--- START ---

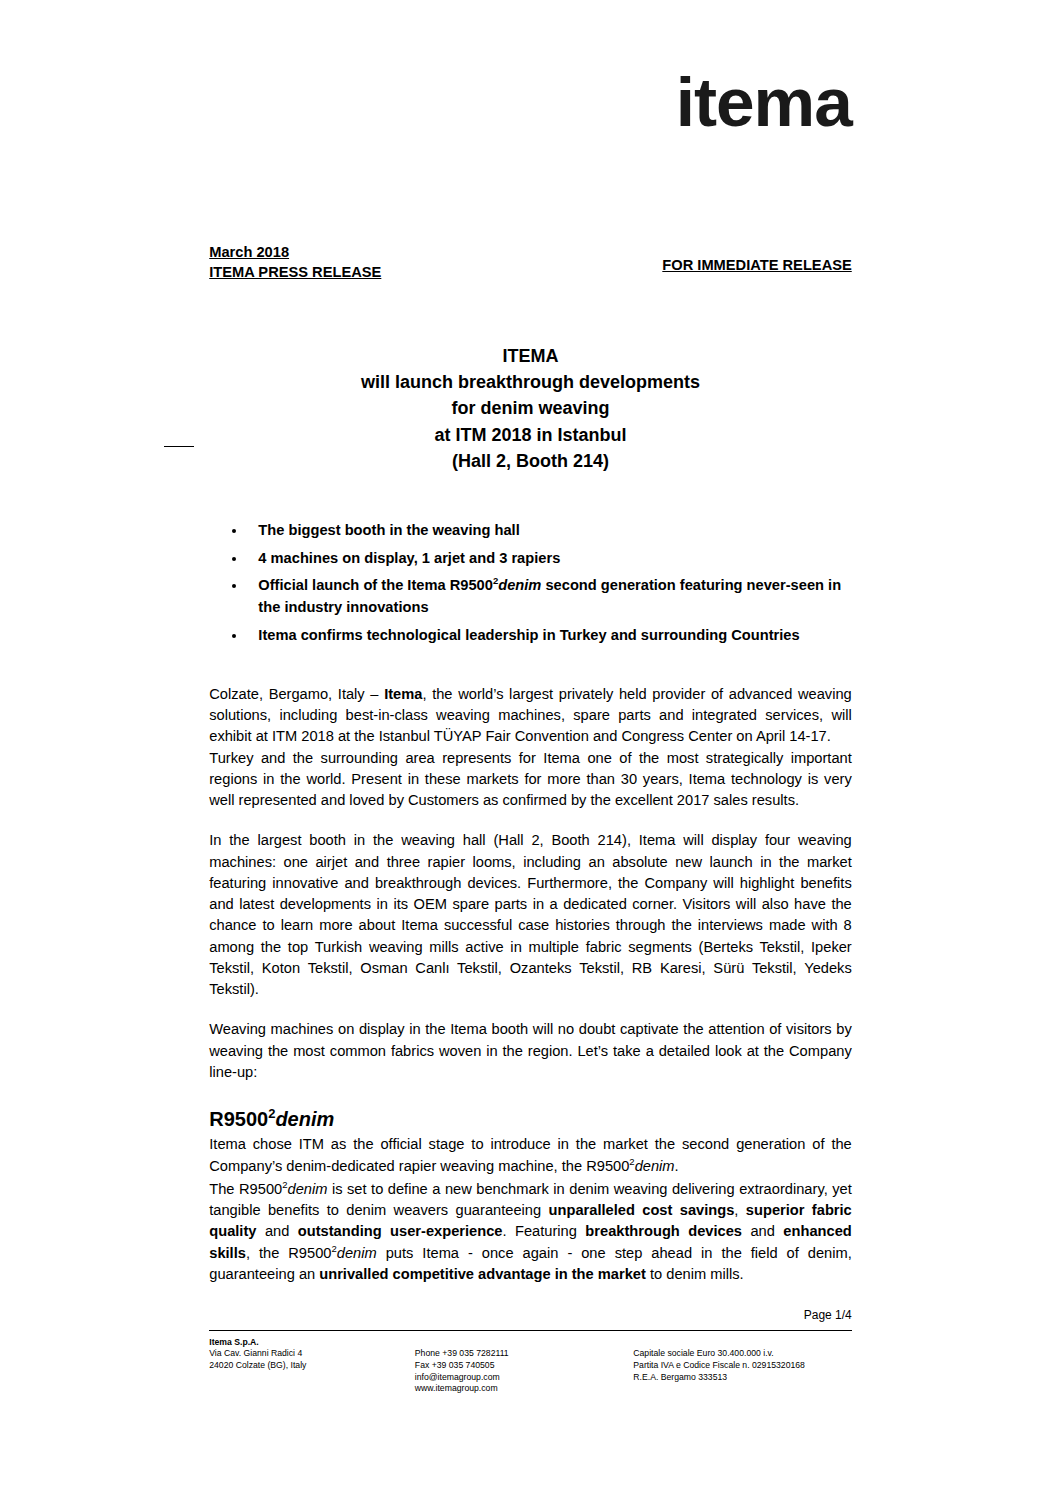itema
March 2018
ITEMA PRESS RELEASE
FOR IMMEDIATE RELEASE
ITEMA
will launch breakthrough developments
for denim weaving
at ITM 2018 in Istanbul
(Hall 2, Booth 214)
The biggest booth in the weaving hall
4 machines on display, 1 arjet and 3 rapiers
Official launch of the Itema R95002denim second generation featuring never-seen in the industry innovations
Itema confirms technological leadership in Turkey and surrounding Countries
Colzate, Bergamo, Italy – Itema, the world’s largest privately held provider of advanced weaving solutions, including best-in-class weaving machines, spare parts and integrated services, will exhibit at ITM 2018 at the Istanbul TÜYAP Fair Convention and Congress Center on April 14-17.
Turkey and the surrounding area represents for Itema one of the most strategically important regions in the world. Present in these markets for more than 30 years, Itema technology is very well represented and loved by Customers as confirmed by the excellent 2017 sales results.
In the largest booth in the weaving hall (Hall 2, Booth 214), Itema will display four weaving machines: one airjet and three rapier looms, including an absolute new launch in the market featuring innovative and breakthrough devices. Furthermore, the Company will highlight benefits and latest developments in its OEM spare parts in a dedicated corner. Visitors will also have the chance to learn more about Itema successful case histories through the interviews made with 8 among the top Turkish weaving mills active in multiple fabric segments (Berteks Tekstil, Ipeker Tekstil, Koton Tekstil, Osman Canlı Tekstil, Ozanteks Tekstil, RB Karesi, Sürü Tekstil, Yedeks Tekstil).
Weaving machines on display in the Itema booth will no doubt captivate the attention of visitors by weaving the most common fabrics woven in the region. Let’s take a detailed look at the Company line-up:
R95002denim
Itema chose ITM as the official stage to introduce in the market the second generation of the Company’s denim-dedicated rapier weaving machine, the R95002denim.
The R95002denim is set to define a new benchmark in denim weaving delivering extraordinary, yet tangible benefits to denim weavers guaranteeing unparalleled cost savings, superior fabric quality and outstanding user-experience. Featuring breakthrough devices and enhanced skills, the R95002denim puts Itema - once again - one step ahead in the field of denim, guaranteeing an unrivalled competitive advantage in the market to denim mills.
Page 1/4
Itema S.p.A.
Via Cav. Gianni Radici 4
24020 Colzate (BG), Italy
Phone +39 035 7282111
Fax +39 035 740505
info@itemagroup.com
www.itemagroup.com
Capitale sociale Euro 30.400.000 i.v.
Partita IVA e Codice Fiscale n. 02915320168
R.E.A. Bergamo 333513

--- END ---

__EXERCISE DESCRIPTION__
Across the whole listing above, tally each line where the string "display" occurs, and give the number and nothing more.

__EXERCISE OUTPUT__
3